Advancing Multiple Sclerosis Research through the IC Demyelination Mouse Model

Multiple Sclerosis (MS) is a chronic inflammatory, demyelinating, and neurodegenerative disorder of the central nervous system (CNS) that affects the white and grey matter of the brain, spinal cord, and optic nerve. MS is one of the most common causes of non-traumatic disability among young and middle-aged adults. MS is characterized by impaired remyelination, axonal degeneration, and progressive loss of motor function. However, current animal models do not adequately assess whether drugs for remyelination lead to functional recovery.

In a recent study published in the peer-reviewed Journal Neurochemistry International, Assistant Professor Reiji Yamazaki, Assistant Professor Yasuyuki Osanai, Dr. Tom Kouki, and Professor Nobuhiko Ohno from Jichi Medical University, in collaboration with Associate Professor Jeffrey K. Huang from Georgetown University, introduced a new mouse model of lysophosphatidylcholine (LPC)-induced internal capsule (IC) demyelination. The novel model presents exciting possibilities for assessing drug effects on remyelination and motor function. Their research focused on investigating the effects of clemastine, an anti-muscarinic drug known to promote oligodendrocyte differentiation and remyelination, in the new IC demyelination mouse model.

The authors chose IC demyelination model as it closely mimics the corticospinal tract damage observed in MS and white matter stroke patients, leading to motor dysfunction. The researchers successfully confirmed the demyelination site through various methods, including neutral red (NR) labeling and immunofluorescence staining. To assess motor deficits, grip strength and wire hanging tests were employed, showing significantly decreased grip strength in demyelinated mice. These results established that the grip strength test is a reliable indicator of motor impairment due to IC damage.

The research team injected clemastine in mice with IC demyelination and demonstrated promising outcomes. Clemastine treatment improved motor function and ameliorated asymmetric motor paralysis. Additionally, it increased oligodendrocyte density and significantly enhanced remyelination, suggesting a positive relationship between clemastine and functional recovery in this mouse model.

IC demyelination induces asymmetric motor deficits in mice, leading to changes in forepaw preference. The authors used the cylinder test to assess forepaw use between PBS- and clemastine-treated mice. The percentage of right forepaw usage decreased significantly in clemastine-treated mice, while the percentage of left forepaw usage remained unaffected. Furthermore, axonal dystrophy is known to contribute to motor deficits after demyelination. Through immunofluorescence staining, the researchers detected axonal swellings in both PBS- and clemastine-treated mice. However, SMI32/NF-double positive signals, indicative of axonal injury, showed a trend of decrease in clemastine-treated mice. This suggests that clemastine may reduce axonal injury and contribute to functional recovery.

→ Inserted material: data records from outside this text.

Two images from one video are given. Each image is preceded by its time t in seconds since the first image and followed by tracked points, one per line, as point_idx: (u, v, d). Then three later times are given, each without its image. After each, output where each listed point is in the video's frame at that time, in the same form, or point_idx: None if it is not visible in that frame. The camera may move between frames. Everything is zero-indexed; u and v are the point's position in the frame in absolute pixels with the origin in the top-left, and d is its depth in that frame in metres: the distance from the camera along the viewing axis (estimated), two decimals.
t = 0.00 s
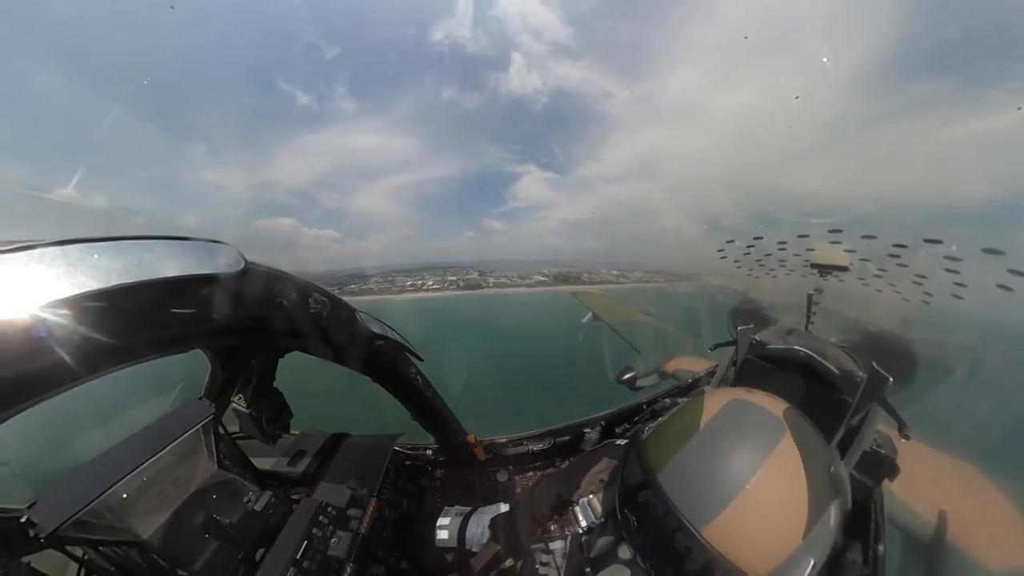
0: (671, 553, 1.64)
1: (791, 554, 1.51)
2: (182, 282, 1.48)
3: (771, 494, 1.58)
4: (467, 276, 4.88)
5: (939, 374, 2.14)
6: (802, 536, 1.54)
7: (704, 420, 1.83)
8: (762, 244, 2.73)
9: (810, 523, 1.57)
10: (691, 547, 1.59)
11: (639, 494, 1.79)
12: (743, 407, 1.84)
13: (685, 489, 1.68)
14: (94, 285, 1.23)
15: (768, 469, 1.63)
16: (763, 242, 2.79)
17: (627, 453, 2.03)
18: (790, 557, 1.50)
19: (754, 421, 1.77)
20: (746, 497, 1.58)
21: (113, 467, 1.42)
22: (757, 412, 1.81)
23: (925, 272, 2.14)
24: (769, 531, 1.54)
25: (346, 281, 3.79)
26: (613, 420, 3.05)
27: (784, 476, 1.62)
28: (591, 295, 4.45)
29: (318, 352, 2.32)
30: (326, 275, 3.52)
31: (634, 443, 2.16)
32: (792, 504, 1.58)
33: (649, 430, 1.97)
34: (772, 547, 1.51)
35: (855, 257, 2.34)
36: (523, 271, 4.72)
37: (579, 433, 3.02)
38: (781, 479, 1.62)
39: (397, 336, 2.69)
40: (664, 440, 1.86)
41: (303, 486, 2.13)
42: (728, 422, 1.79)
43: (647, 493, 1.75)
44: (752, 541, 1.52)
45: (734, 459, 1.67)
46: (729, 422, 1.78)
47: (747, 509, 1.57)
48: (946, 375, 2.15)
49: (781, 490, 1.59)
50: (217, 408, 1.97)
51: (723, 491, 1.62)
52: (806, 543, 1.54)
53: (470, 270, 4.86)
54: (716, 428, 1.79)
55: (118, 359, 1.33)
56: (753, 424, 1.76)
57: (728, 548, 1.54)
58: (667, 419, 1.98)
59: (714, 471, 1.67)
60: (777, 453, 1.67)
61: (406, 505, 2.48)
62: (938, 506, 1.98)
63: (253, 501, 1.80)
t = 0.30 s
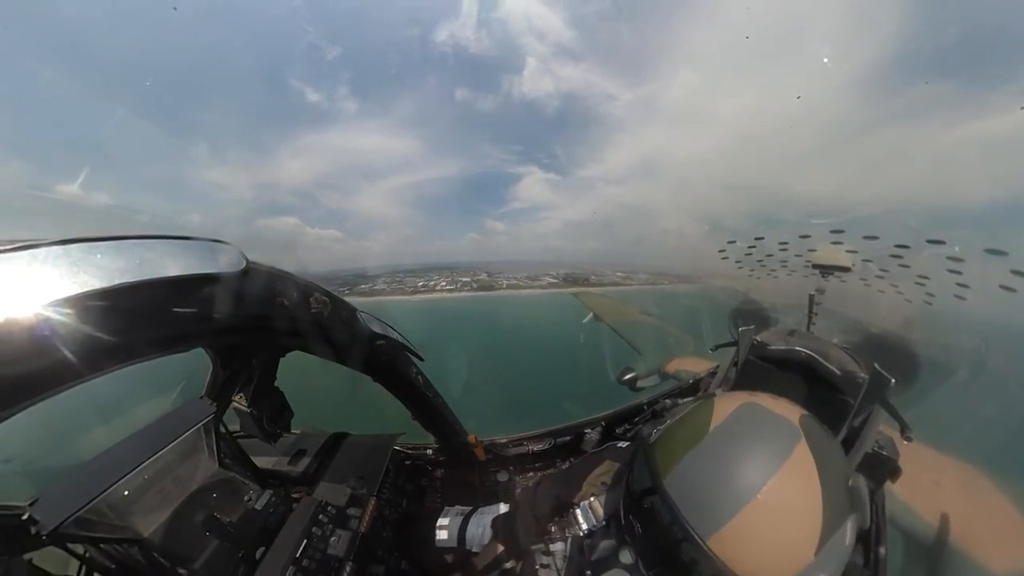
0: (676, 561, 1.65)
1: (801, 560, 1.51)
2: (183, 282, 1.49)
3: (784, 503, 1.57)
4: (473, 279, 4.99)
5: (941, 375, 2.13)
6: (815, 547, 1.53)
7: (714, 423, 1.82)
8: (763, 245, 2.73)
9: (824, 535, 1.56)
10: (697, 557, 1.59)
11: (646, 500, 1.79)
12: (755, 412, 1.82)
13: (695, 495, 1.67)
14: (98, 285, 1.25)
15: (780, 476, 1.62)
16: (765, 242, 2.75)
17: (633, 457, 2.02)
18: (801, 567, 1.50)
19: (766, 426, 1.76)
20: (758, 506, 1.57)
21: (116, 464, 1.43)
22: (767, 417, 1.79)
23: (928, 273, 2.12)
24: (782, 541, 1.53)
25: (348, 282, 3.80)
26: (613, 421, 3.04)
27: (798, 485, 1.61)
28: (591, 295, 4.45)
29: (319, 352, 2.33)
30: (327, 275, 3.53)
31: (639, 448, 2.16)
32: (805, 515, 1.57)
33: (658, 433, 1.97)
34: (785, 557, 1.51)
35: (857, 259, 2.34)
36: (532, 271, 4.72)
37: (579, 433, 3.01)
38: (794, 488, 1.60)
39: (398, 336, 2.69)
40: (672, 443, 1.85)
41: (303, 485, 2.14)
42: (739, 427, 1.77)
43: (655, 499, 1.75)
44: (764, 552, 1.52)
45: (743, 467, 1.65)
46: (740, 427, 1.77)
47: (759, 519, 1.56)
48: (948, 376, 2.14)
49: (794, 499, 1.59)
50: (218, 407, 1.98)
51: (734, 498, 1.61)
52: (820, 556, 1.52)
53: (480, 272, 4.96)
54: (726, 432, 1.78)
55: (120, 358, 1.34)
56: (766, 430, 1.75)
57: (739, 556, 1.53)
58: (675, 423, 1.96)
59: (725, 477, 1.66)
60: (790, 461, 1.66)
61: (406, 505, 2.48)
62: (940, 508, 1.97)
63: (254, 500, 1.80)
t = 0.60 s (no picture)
0: (679, 555, 1.66)
1: (804, 557, 1.50)
2: (183, 282, 1.49)
3: (782, 496, 1.57)
4: (477, 280, 4.90)
5: (944, 377, 2.12)
6: (814, 539, 1.53)
7: (713, 421, 1.82)
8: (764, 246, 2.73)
9: (824, 527, 1.55)
10: (700, 552, 1.60)
11: (649, 496, 1.80)
12: (754, 409, 1.81)
13: (693, 492, 1.67)
14: (101, 284, 1.26)
15: (781, 470, 1.61)
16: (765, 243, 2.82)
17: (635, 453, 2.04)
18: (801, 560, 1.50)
19: (765, 423, 1.75)
20: (756, 499, 1.57)
21: (116, 462, 1.44)
22: (768, 412, 1.79)
23: (931, 274, 2.12)
24: (780, 533, 1.53)
25: (351, 282, 3.81)
26: (614, 422, 3.03)
27: (796, 478, 1.61)
28: (592, 296, 4.45)
29: (320, 351, 2.34)
30: (328, 275, 3.54)
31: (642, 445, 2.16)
32: (804, 507, 1.57)
33: (661, 429, 1.98)
34: (784, 549, 1.50)
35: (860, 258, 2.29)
36: (537, 271, 4.72)
37: (580, 434, 3.00)
38: (792, 481, 1.60)
39: (399, 336, 2.70)
40: (671, 443, 1.85)
41: (302, 484, 2.13)
42: (738, 424, 1.77)
43: (658, 494, 1.76)
44: (762, 544, 1.52)
45: (746, 464, 1.64)
46: (740, 425, 1.76)
47: (757, 512, 1.56)
48: (952, 378, 2.12)
49: (792, 492, 1.58)
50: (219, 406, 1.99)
51: (731, 494, 1.61)
52: (820, 549, 1.52)
53: (486, 271, 4.88)
54: (725, 429, 1.77)
55: (122, 356, 1.35)
56: (764, 425, 1.74)
57: (736, 548, 1.54)
58: (676, 420, 1.97)
59: (723, 473, 1.65)
60: (789, 455, 1.65)
61: (407, 505, 2.46)
62: (944, 512, 1.94)
63: (255, 498, 1.82)
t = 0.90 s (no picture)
0: (688, 547, 1.66)
1: (806, 547, 1.50)
2: (184, 281, 1.49)
3: (783, 483, 1.58)
4: (491, 281, 4.88)
5: (946, 378, 2.10)
6: (821, 521, 1.54)
7: (715, 415, 1.81)
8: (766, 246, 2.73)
9: (829, 508, 1.57)
10: (709, 542, 1.61)
11: (656, 490, 1.80)
12: (753, 401, 1.81)
13: (698, 487, 1.67)
14: (103, 283, 1.27)
15: (783, 462, 1.60)
16: (766, 244, 2.81)
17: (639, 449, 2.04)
18: (810, 544, 1.51)
19: (764, 414, 1.74)
20: (759, 489, 1.58)
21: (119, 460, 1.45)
22: (770, 404, 1.78)
23: (934, 274, 2.10)
24: (787, 520, 1.54)
25: (352, 282, 3.82)
26: (614, 422, 3.02)
27: (796, 467, 1.61)
28: (592, 296, 4.45)
29: (320, 351, 2.34)
30: (330, 275, 3.55)
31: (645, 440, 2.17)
32: (807, 491, 1.58)
33: (665, 424, 1.99)
34: (793, 536, 1.52)
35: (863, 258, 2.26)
36: (544, 272, 4.74)
37: (581, 434, 2.99)
38: (793, 468, 1.60)
39: (400, 336, 2.71)
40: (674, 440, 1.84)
41: (303, 484, 2.14)
42: (738, 418, 1.76)
43: (666, 488, 1.76)
44: (768, 533, 1.53)
45: (748, 457, 1.64)
46: (740, 419, 1.74)
47: (761, 502, 1.56)
48: (955, 379, 2.11)
49: (794, 478, 1.59)
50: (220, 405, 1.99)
51: (735, 486, 1.61)
52: (825, 529, 1.54)
53: (495, 272, 4.86)
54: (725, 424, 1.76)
55: (124, 355, 1.36)
56: (763, 416, 1.74)
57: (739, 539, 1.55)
58: (677, 416, 1.98)
59: (725, 466, 1.65)
60: (788, 442, 1.65)
61: (408, 504, 2.46)
62: (946, 515, 1.93)
63: (256, 497, 1.83)
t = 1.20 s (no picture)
0: (690, 548, 1.66)
1: (811, 548, 1.49)
2: (187, 281, 1.51)
3: (787, 484, 1.56)
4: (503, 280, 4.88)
5: (948, 380, 2.09)
6: (826, 520, 1.54)
7: (717, 416, 1.80)
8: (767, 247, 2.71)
9: (833, 507, 1.56)
10: (711, 543, 1.61)
11: (658, 491, 1.80)
12: (754, 402, 1.79)
13: (701, 490, 1.65)
14: (106, 282, 1.28)
15: (786, 463, 1.59)
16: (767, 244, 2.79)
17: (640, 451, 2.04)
18: (815, 544, 1.50)
19: (766, 416, 1.73)
20: (763, 491, 1.56)
21: (120, 460, 1.46)
22: (771, 404, 1.77)
23: (936, 275, 2.07)
24: (792, 522, 1.52)
25: (353, 282, 3.82)
26: (614, 423, 3.02)
27: (799, 468, 1.59)
28: (593, 296, 4.45)
29: (322, 351, 2.35)
30: (332, 275, 3.56)
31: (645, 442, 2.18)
32: (811, 491, 1.56)
33: (665, 426, 2.01)
34: (799, 537, 1.50)
35: (863, 259, 2.25)
36: (548, 273, 4.69)
37: (581, 435, 2.98)
38: (796, 468, 1.59)
39: (402, 336, 2.72)
40: (676, 442, 1.84)
41: (303, 483, 2.15)
42: (739, 420, 1.74)
43: (667, 489, 1.76)
44: (772, 535, 1.51)
45: (750, 458, 1.63)
46: (741, 421, 1.73)
47: (766, 504, 1.54)
48: (956, 380, 2.10)
49: (798, 479, 1.57)
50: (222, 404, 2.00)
51: (739, 489, 1.59)
52: (829, 529, 1.53)
53: (502, 271, 4.86)
54: (726, 427, 1.75)
55: (125, 354, 1.36)
56: (765, 417, 1.72)
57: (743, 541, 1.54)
58: (677, 417, 1.99)
59: (728, 467, 1.64)
60: (790, 442, 1.64)
61: (408, 503, 2.46)
62: (949, 517, 1.92)
63: (257, 495, 1.83)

When the authors conducted electron microscopy (EM) analysis, results showed the effect of clemastine on remyelination. Clemastine treatment from 3 to 12 days post lesion (dpl) positively influenced the remyelination process, promoting the differentiation of oligodendrocytes that produce myelin in the demyelinated areas.

According to the authors, the new IC demyelination mouse model, combined with NR labeling for EM analysis, represents a valuable tool for MS research. It offers the ability to not only study histological changes but also evaluate motor functional recovery after drug treatment. The study’s findings support previous reports that clemastine has potential therapeutic value for MS and other demyelinating diseases. Moreover, the model provides a means to assess the effects of different drug treatments on remyelination-mediated motor function.

In conclusion, the research team reported a novel mouse model of IC demyelination, which will expedite pre-clinical studies on remyelination and motor function. The research reveals the significant potential of clemastine in promoting remyelination and enhancing motor function recovery. Moreover, the IC demyelination mouse model, combined with NR labeling for EM analysis, opens new avenues for MS research and drug development. The ultimate goal is to translate these findings into tangible benefits for patients, improving their quality of life and providing hope for those affected by MS and related conditions.